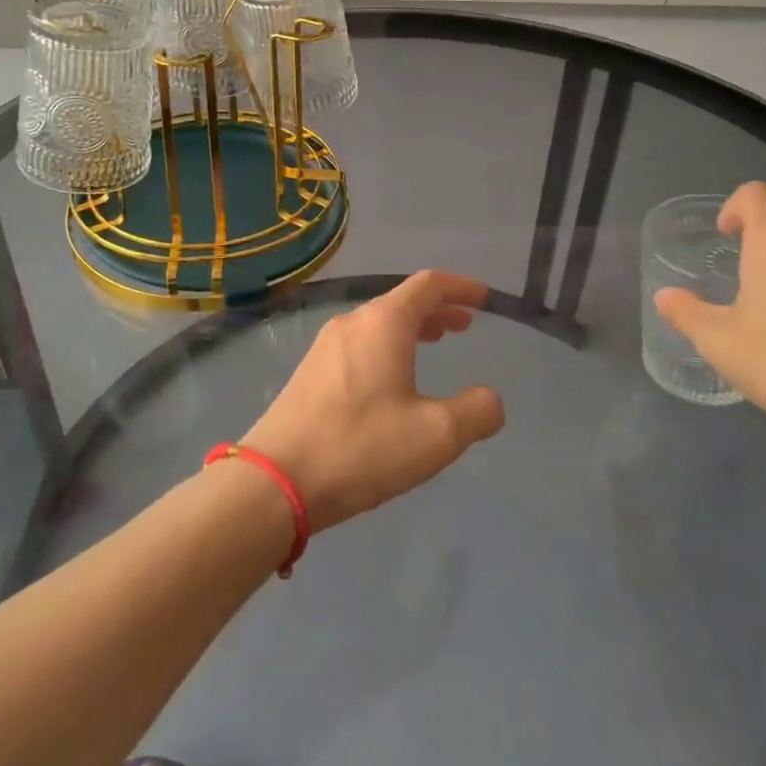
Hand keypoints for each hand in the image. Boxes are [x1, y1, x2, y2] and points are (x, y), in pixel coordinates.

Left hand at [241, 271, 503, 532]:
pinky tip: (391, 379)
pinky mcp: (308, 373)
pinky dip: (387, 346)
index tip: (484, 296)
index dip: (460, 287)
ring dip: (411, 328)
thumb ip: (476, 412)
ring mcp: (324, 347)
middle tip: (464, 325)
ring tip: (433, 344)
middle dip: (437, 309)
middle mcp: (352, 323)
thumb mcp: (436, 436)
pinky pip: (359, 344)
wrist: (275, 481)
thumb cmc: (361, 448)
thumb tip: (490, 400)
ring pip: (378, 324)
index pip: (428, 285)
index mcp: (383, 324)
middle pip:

***

TASK OBJECTIVE
Copy out the lines starting at the one containing "pinky dip: (387, 346)" and ending with the last line of the entries. Include nothing else.

SOLUTION BELOW
pinky dip: (387, 346)
index tip: (484, 296)
index dip: (460, 287)
ring dip: (411, 328)
thumb ip: (476, 412)
ring mcp: (324, 347)
middle tip: (464, 325)
ring tip: (433, 344)
middle dip: (437, 309)
middle mcp: (352, 323)
thumb mcp: (436, 436)
pinky pip: (359, 344)
wrist: (275, 481)
thumb cmc: (361, 448)
thumb tip: (490, 400)
ring pip: (378, 324)
index pip: (428, 285)
index mcp: (383, 324)
middle pip:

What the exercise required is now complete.